Иные страницы воскрешают в памяти комические эпизоды в воздухе, а были случаи на первых порах, которые могли закончиться печально. Но твёрдая воля инструктора, его молниеносные и точные движения рулями выручали меня и полёт заканчивался благополучно. Я вылезал из кабины не особенно встревоженный, потому что многого не понимал, а инструктор вытирал платком капельки холодного пота со лба и, улыбнувшись, на секунду становился задумчивым…

С десяток страниц спустя я читаю более лаконичные записи в графе «замечания инструктора», а дальше — местами их нет совсем и среди оценок всё чаще и чаще встречаются пятерки.

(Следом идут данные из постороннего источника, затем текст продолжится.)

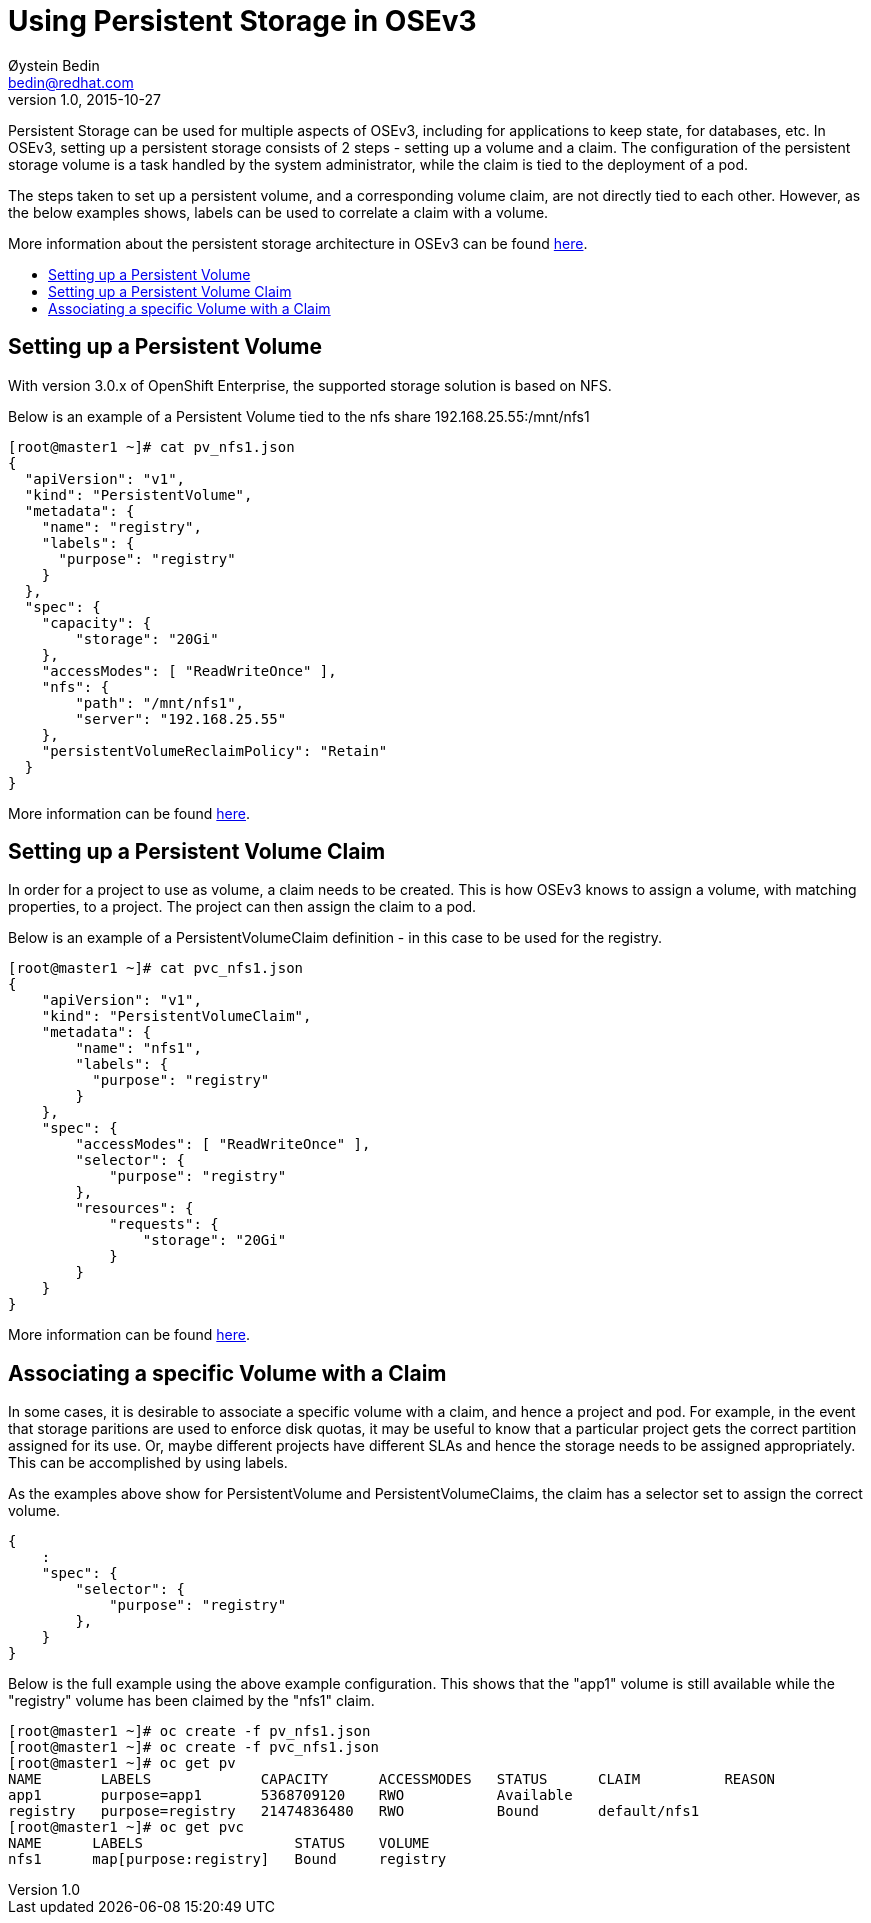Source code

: = Using Persistent Storage in OSEv3
Øystein Bedin <bedin@redhat.com>
v1.0, 2015-10-27
:scripts_repo: https://github.com/rhtconsulting/rhc-ose
:toc: macro
:toc-title:

Persistent Storage can be used for multiple aspects of OSEv3, including for applications to keep state, for databases, etc. In OSEv3, setting up a persistent storage consists of 2 steps - setting up a volume and a claim. The configuration of the persistent storage volume is a task handled by the system administrator, while the claim is tied to the deployment of a pod. 

The steps taken to set up a persistent volume, and a corresponding volume claim, are not directly tied to each other. However, as the below examples shows, labels can be used to correlate a claim with a volume. 

More information about the persistent storage architecture in OSEv3 can be found https://docs.openshift.com/enterprise/3.0/architecture/additional_concepts/storage.html[here].

toc::[]

== Setting up a Persistent Volume

With version 3.0.x of OpenShift Enterprise, the supported storage solution is based on NFS. 

Below is an example of a Persistent Volume tied to the nfs share 192.168.25.55:/mnt/nfs1

----
[root@master1 ~]# cat pv_nfs1.json  
{ 
  "apiVersion": "v1", 
  "kind": "PersistentVolume", 
  "metadata": { 
    "name": "registry", 
    "labels": { 
      "purpose": "registry" 
    } 
  }, 
  "spec": { 
    "capacity": { 
        "storage": "20Gi" 
    }, 
    "accessModes": [ "ReadWriteOnce" ], 
    "nfs": { 
        "path": "/mnt/nfs1", 
        "server": "192.168.25.55" 
    }, 
    "persistentVolumeReclaimPolicy": "Retain" 
  } 
} 
----

More information can be found https://docs.openshift.com/enterprise/3.0/admin_guide/persistent_storage_nfs.html[here].

== Setting up a Persistent Volume Claim

In order for a project to use as volume, a claim needs to be created. This is how OSEv3 knows to assign a volume, with matching properties, to a project. The project can then assign the claim to a pod. 

Below is an example of a PersistentVolumeClaim definition - in this case to be used for the registry. 

----
[root@master1 ~]# cat pvc_nfs1.json  
{ 
    "apiVersion": "v1", 
    "kind": "PersistentVolumeClaim", 
    "metadata": { 
        "name": "nfs1", 
        "labels": { 
          "purpose": "registry" 
        } 
    }, 
    "spec": { 
        "accessModes": [ "ReadWriteOnce" ], 
        "selector": { 
            "purpose": "registry" 
        }, 
        "resources": { 
            "requests": { 
                "storage": "20Gi" 
            } 
        } 
    } 
} 
----

More information can be found https://docs.openshift.com/enterprise/3.0/dev_guide/persistent_volumes.html[here].

== Associating a specific Volume with a Claim

In some cases, it is desirable to associate a specific volume with a claim, and hence a project and pod. For example, in the event that storage paritions are used to enforce disk quotas, it may be useful to know that a particular project gets the correct partition assigned for its use. Or, maybe different projects have different SLAs and hence the storage needs to be assigned appropriately. This can be accomplished by using labels. 

As the examples above show for PersistentVolume and PersistentVolumeClaims, the claim has a selector set to assign the correct volume.
----
{ 
    :
    "spec": {
        "selector": {
            "purpose": "registry"
        },
    }
}
----

Below is the full example using the above example configuration. This shows that the "app1" volume is still available while the "registry" volume has been claimed by the "nfs1" claim.

----
[root@master1 ~]# oc create -f pv_nfs1.json 
[root@master1 ~]# oc create -f pvc_nfs1.json 
[root@master1 ~]# oc get pv 
NAME       LABELS             CAPACITY      ACCESSMODES   STATUS      CLAIM          REASON 
app1       purpose=app1       5368709120    RWO           Available                   
registry   purpose=registry   21474836480   RWO           Bound       default/nfs1    
[root@master1 ~]# oc get pvc 
NAME      LABELS                  STATUS    VOLUME 
nfs1      map[purpose:registry]   Bound     registry 
----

В памяти невольно встаёт спокойное лицо инструктора, его взгляд, в котором легко прочесть одобрение, и я слышу его голос, произносящий одно лишь слово, холодное и безразличное для непосвящённых, но так много значащее в авиации: «Нормально».

Нет, никогда не забудешься ты, авиационная юность! Пусть будет прямым, как солнечный луч, и ваш путь к успеху, дорогие лётчики-инструкторы и курсанты!